» **WHAT TO PRODUCE**
Among the entries, how many lines carry the string "figure"? Give the number and nothing else.

Records from a collection

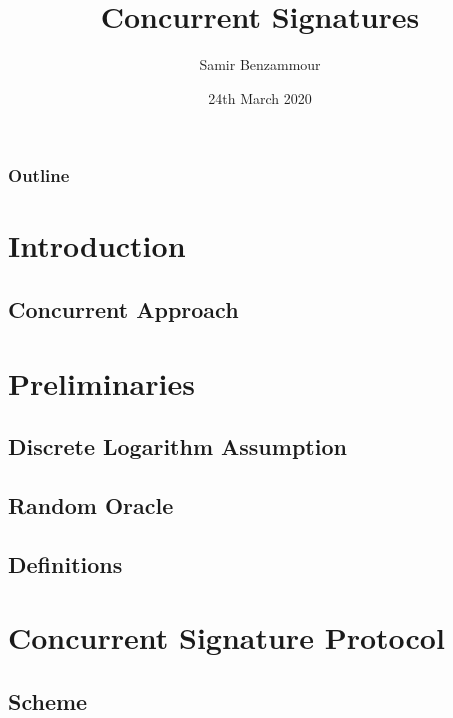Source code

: \documentclass{beamer}
\title{Concurrent Signatures}
\author{Samir Benzammour}
\date{24th March 2020}
\institute[RWTH]{
  Algorithms and Computational Complexity\\
  RWTH Aachen University
}
\begin{document}
\frame{\titlepage}

\begin{frame}
	\frametitle{Outline}
	\tableofcontents
\end{frame}

\section{Introduction}


\subsection{Concurrent Approach}


\section{Preliminaries}

\subsection{Discrete Logarithm Assumption}


\subsection{Random Oracle}


\subsection{Definitions}


\section{Concurrent Signature Protocol}

\subsection{Scheme}

\end{document}

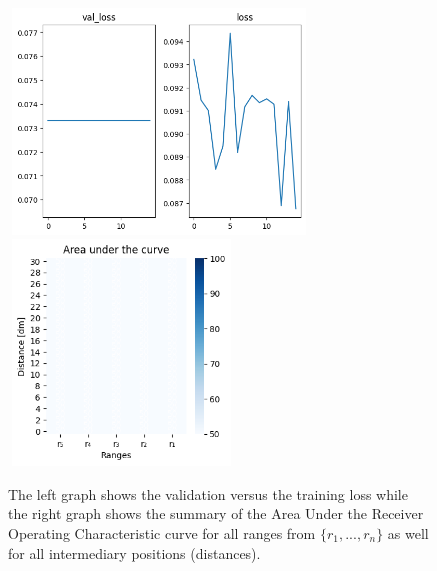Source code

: \begin{multicols}{2}
\end{multicols}\begin{figure}[H]%
\centering
\includegraphics[width=8cm,height=6cm]{3_models/models_15/graph_15.png}
\hspace{0.2 cm}
\includegraphics[width=6cm,height=6cm]{4_plots/plots_15/AUC_15.png}
\caption{The left graph shows the validation versus the training loss while the right graph shows the summary of the Area Under the Receiver Operating Characteristic curve for all ranges from $\{r_{1}, ... ,r_{n}\}$ as well for all intermediary positions (distances).}
\label{auc_15}
\end{figure}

» **TASK ANSWER**
2